Livret A : ce détail peut bloquer l’épargne du couple après un décès information fournie par aufeminin 17/07/2026 à 17:00
Au moment d’un décès, le Livret A peut devenir une source de difficultés inattendues pour le conjoint survivant, malgré des années d’épargne commune.
Au sein d’un couple, le Livret A est souvent considéré comme une réserve commune, destinée aux imprévus, aux travaux ou aux dépenses urgentes. Pourtant, lorsqu’il est ouvert au nom d’un seul époux, un décès peut rendre cette épargne inaccessible du jour au lendemain. Le conjoint survivant découvre alors qu’il ne peut ni retirer les fonds ni utiliser les anciens accès, même si l’argent avait été constitué pendant des années pour les besoins du foyer. Ce détail administratif, rarement anticipé, peut fragiliser le budget familial au moment précis où les dépenses inhabituelles s’accumulent.
Une épargne bloquée pendant plusieurs mois
Cette situation tient à la nature même du Livret A. Ce produit d’épargne est strictement individuel : il ne peut pas être ouvert sous la forme d’un compte joint. Dès que la banque est informée du décès de son titulaire, elle bloque les comptes détenus à son seul nom et met fin aux éventuelles procurations. Le conjoint ne devient donc pas automatiquement titulaire du livret, pas plus qu’il ne peut continuer à l’utiliser au motif qu’il partageait la vie du défunt. L’argent est disponible sur le papier, mais il ne peut plus être librement mobilisé.
Le solde du Livret A est alors pris en compte dans le règlement de la succession. La banque transmet les informations nécessaires au notaire ou aux héritiers, puis les fonds restent immobilisés jusqu’à ce que leur destination soit déterminée.
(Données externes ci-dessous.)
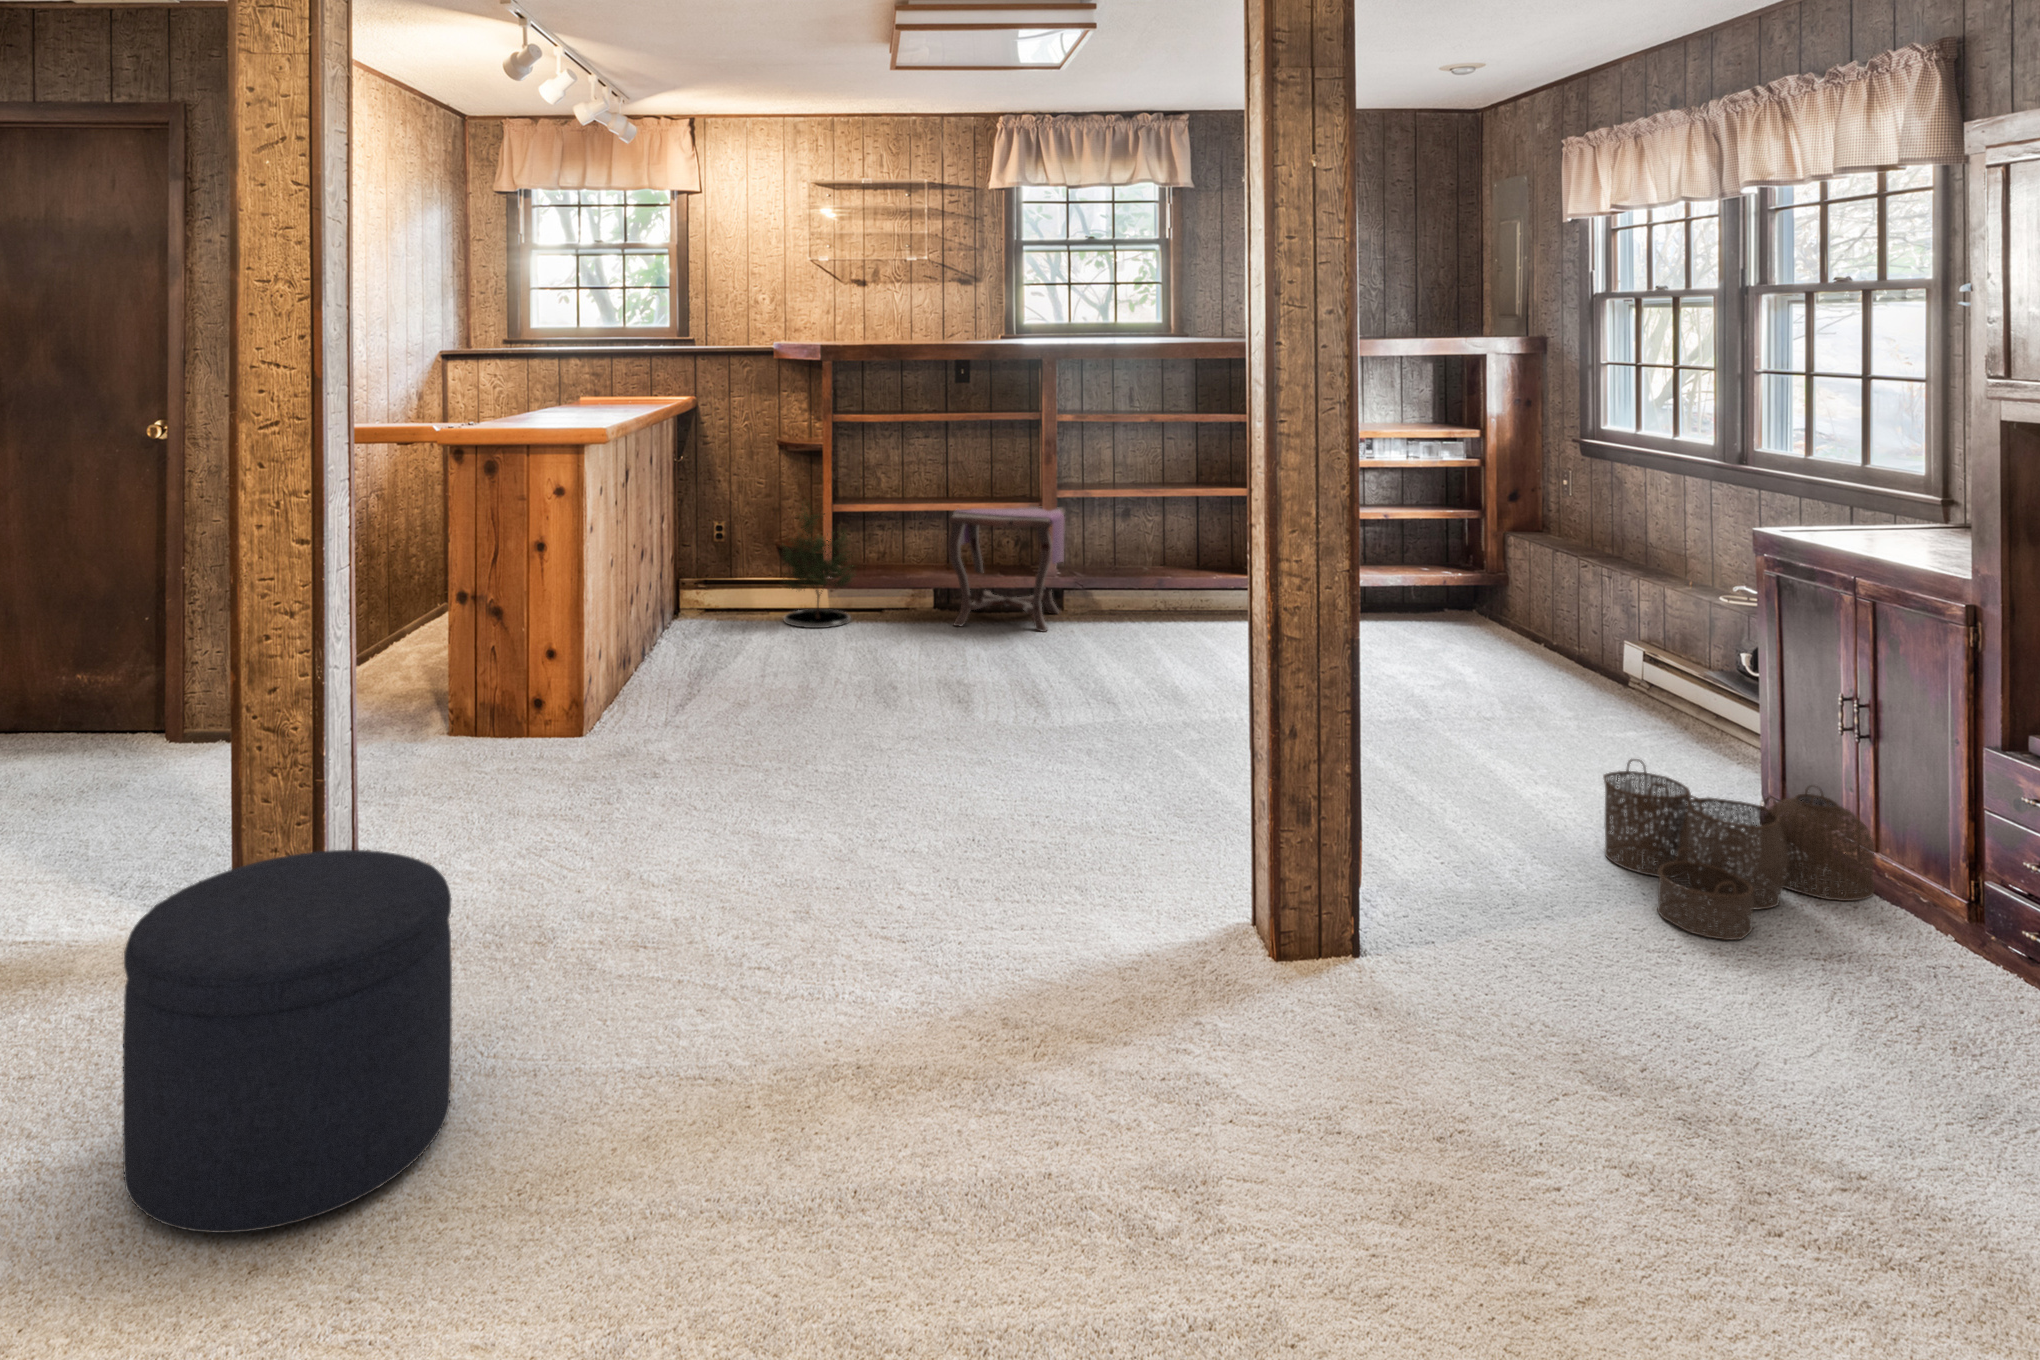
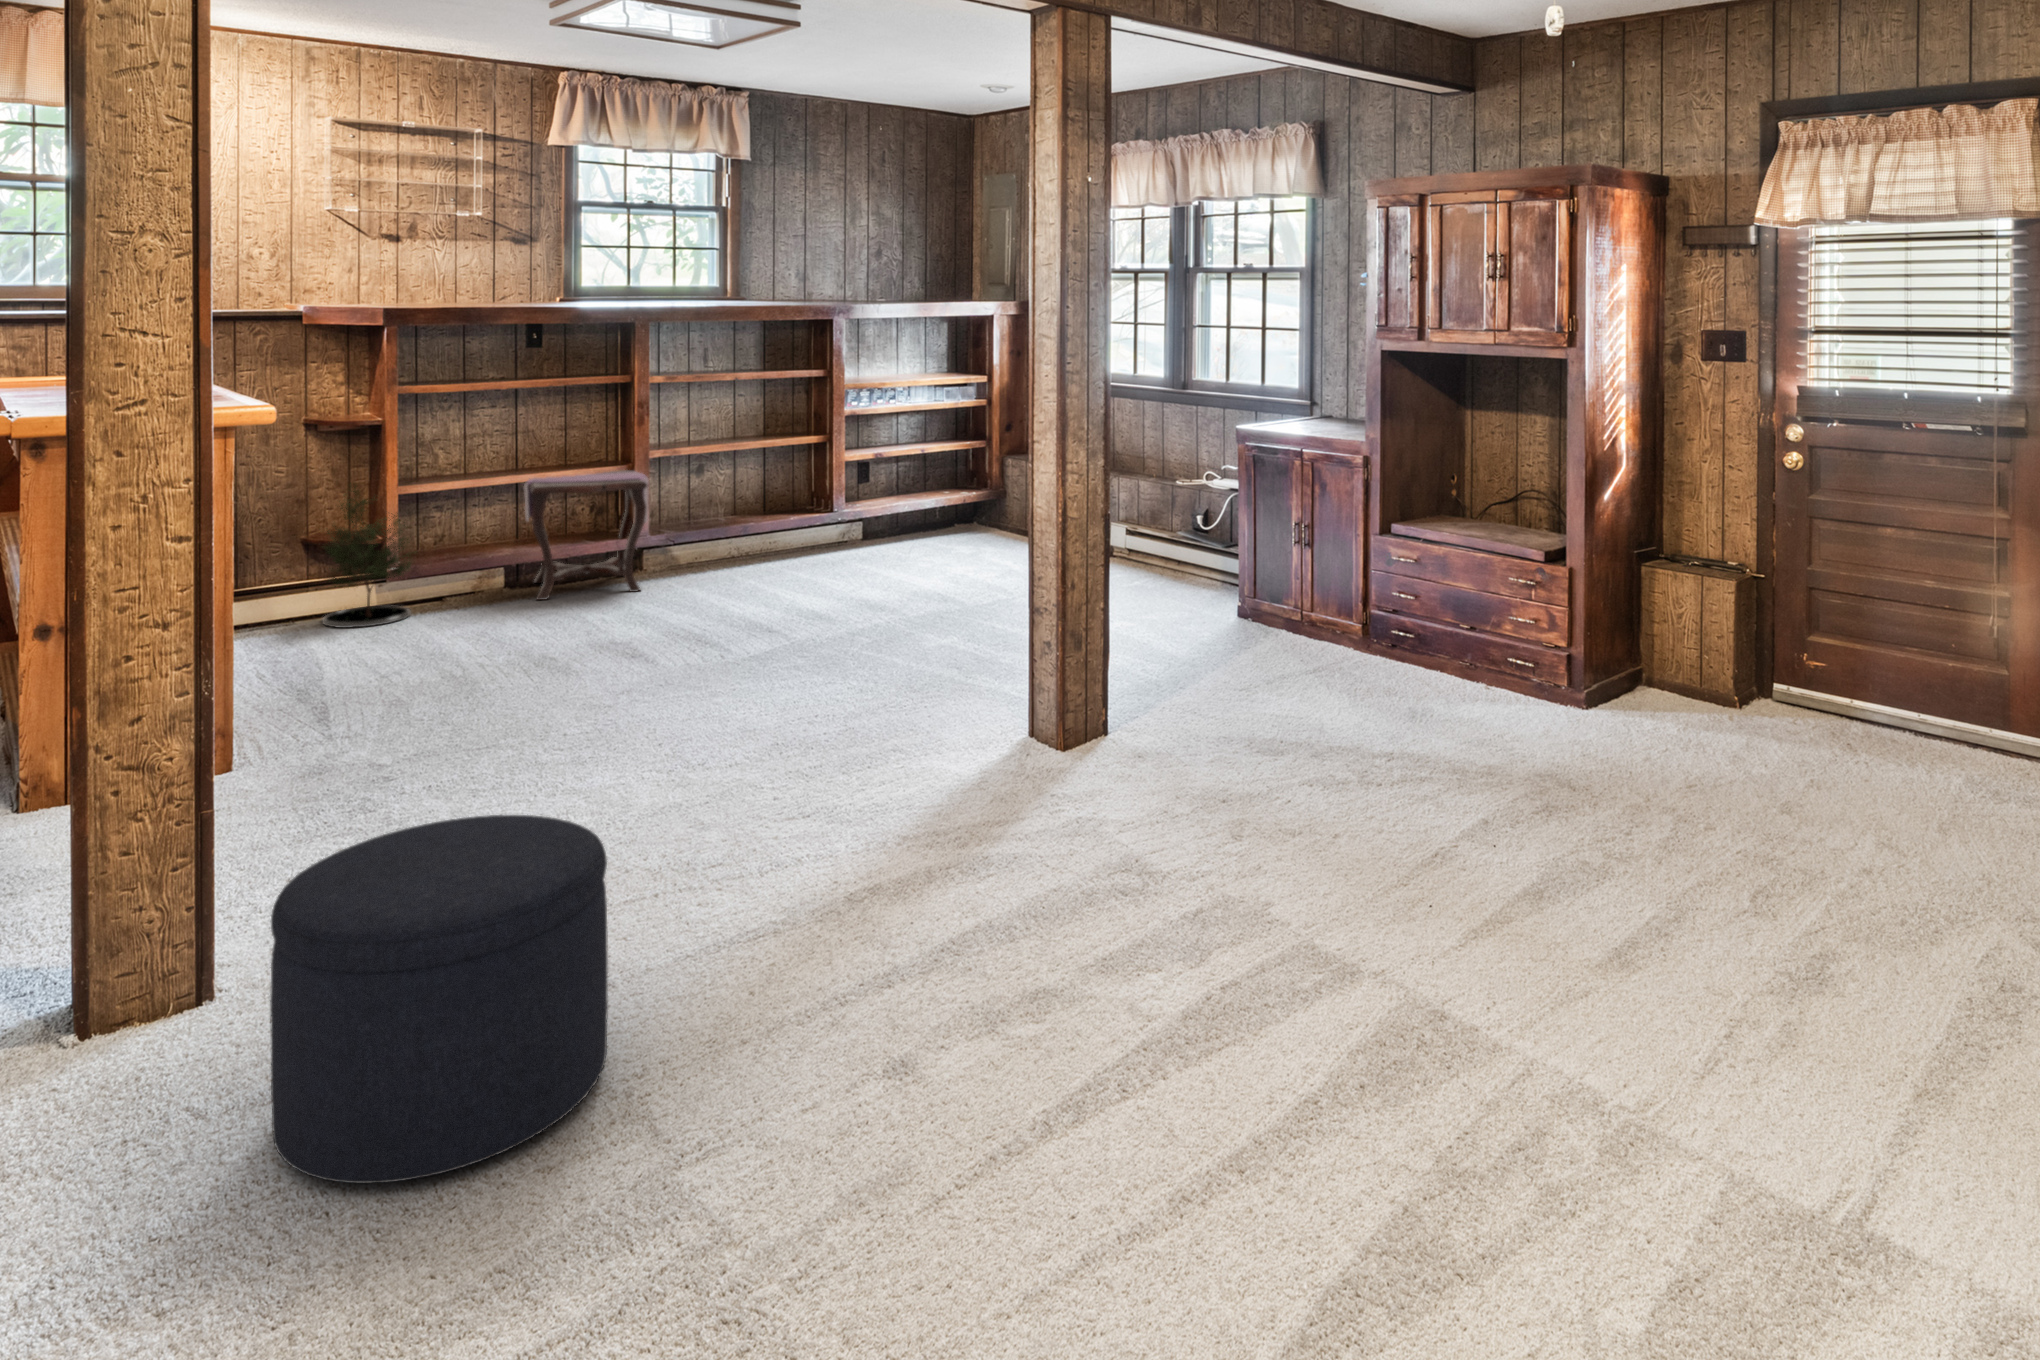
woven basket: present [1603,759,1875,940] -> none [1190,586,1329,683]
Le délai dépend de la composition du patrimoine, du nombre de bénéficiaires et d’éventuels désaccords familiaux. Les héritiers disposent généralement de six mois pour déposer la déclaration de succession et payer les droits éventuels, mais le règlement civil du dossier peut prendre beaucoup plus de temps lorsqu’il comporte plusieurs biens ou héritiers.
Une partie de l’épargne reste mobilisable sous conditions
Le blocage ne signifie toutefois pas que toutes les sommes sont condamnées à rester intouchables. Sur présentation des justificatifs demandés, la banque peut prélever directement sur les comptes du défunt les frais d’obsèques, les dépenses liées à sa dernière maladie ou les impôts qu’il devait encore régler. Ces paiements sont autorisés dans la limite du solde disponible et d’un plafond fixé à 5 965 euros. Par ailleurs, lorsque le compte produit des intérêts, ceux-ci continuent à courir jusqu’au règlement du solde par l’établissement bancaire.
Des frais peuvent également être facturés pour le traitement bancaire de la succession, notamment pour identifier les avoirs, échanger avec le notaire et transférer les sommes aux héritiers. Leur montant est plafonné à 1 % de la totalité des comptes et des produits d’épargne du défunt, sans pouvoir dépasser 857 euros en 2026. Une évolution importante est toutefois intervenue le 19 juin 2026 : le Conseil constitutionnel a supprimé les situations dans lesquelles la gratuité de ces démarches devait être obligatoire. Le plafonnement demeure, mais les banques peuvent désormais appliquer des frais même pour certaines successions modestes ou simples.
La moitié du Livret A peut parfois échapper à la succession
La somme qui revient réellement au conjoint survivant dépend ensuite du régime matrimonial et de l’origine de l’épargne. Sous le régime légal de la communauté réduite aux acquêts, l’argent économisé pendant le mariage à partir de revenus communs peut appartenir à la communauté, même lorsque le Livret A est uniquement au nom du défunt. Une moitié peut alors revenir au conjoint lors de la liquidation du régime matrimonial, tandis que l’autre rejoint la succession. En séparation de biens, les sommes appartenant personnellement au défunt entrent en principe intégralement dans l’actif successoral, avant l’application des droits respectifs du conjoint et des autres héritiers.
Pour éviter une période de blocage financier, mieux vaut donc ne pas concentrer toute l’épargne disponible sur le Livret A d’une seule personne. Chaque époux peut conserver une réserve immédiatement mobilisable à son propre nom, tandis qu’un compte joint suffisamment approvisionné permet généralement de régler les charges courantes après un décès. Une assurance-vie désignant le conjoint comme bénéficiaire peut également compléter cette organisation : le capital versé au conjoint survivant ne fait en principe pas partie civilement de la succession et bénéficie d’une exonération fiscale. Un rendez-vous chez le notaire reste utile pour adapter ces précautions au régime matrimonial, aux enfants et au patrimoine du couple.